EXERCISE BRIEF:
How many lines in the records below hold the word "students"? Answer with the number alone.
━━ RECORDS TO USE
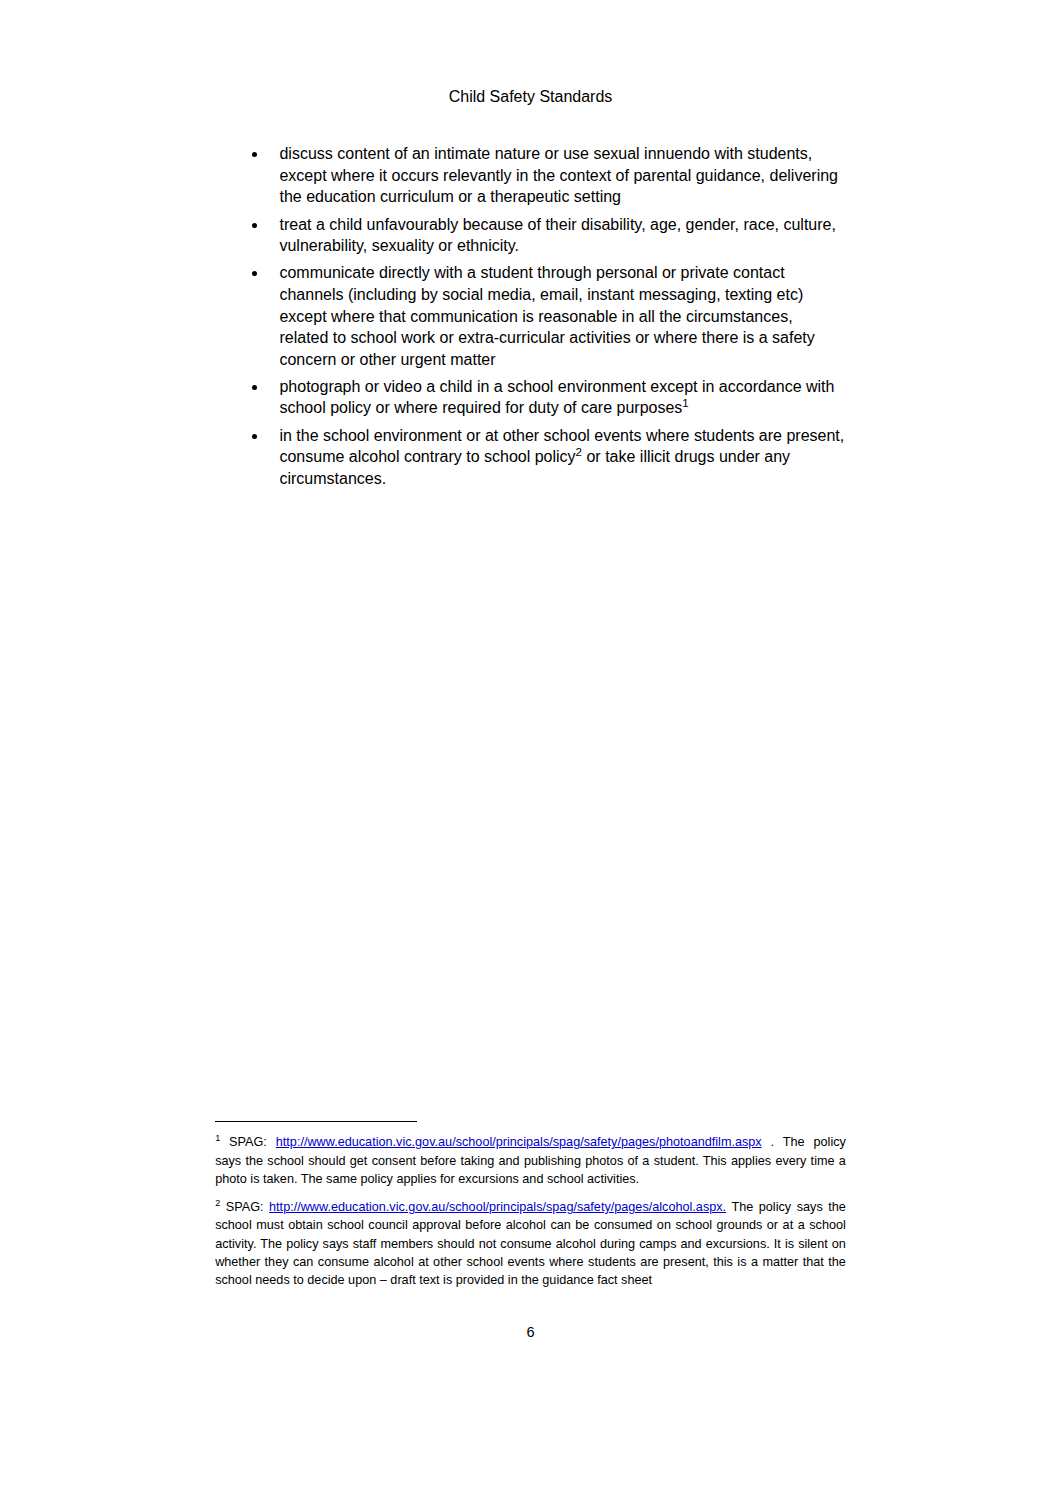Child Safety Standards
discuss content of an intimate nature or use sexual innuendo with students, except where it occurs relevantly in the context of parental guidance, delivering the education curriculum or a therapeutic setting
treat a child unfavourably because of their disability, age, gender, race, culture, vulnerability, sexuality or ethnicity.
communicate directly with a student through personal or private contact channels (including by social media, email, instant messaging, texting etc) except where that communication is reasonable in all the circumstances, related to school work or extra-curricular activities or where there is a safety concern or other urgent matter
photograph or video a child in a school environment except in accordance with school policy or where required for duty of care purposes1
in the school environment or at other school events where students are present, consume alcohol contrary to school policy2 or take illicit drugs under any circumstances.
1 SPAG: http://www.education.vic.gov.au/school/principals/spag/safety/pages/photoandfilm.aspx . The policy says the school should get consent before taking and publishing photos of a student. This applies every time a photo is taken. The same policy applies for excursions and school activities.
2 SPAG: http://www.education.vic.gov.au/school/principals/spag/safety/pages/alcohol.aspx. The policy says the school must obtain school council approval before alcohol can be consumed on school grounds or at a school activity. The policy says staff members should not consume alcohol during camps and excursions. It is silent on whether they can consume alcohol at other school events where students are present, this is a matter that the school needs to decide upon – draft text is provided in the guidance fact sheet
6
━━━━
RESPONSE BOX:
3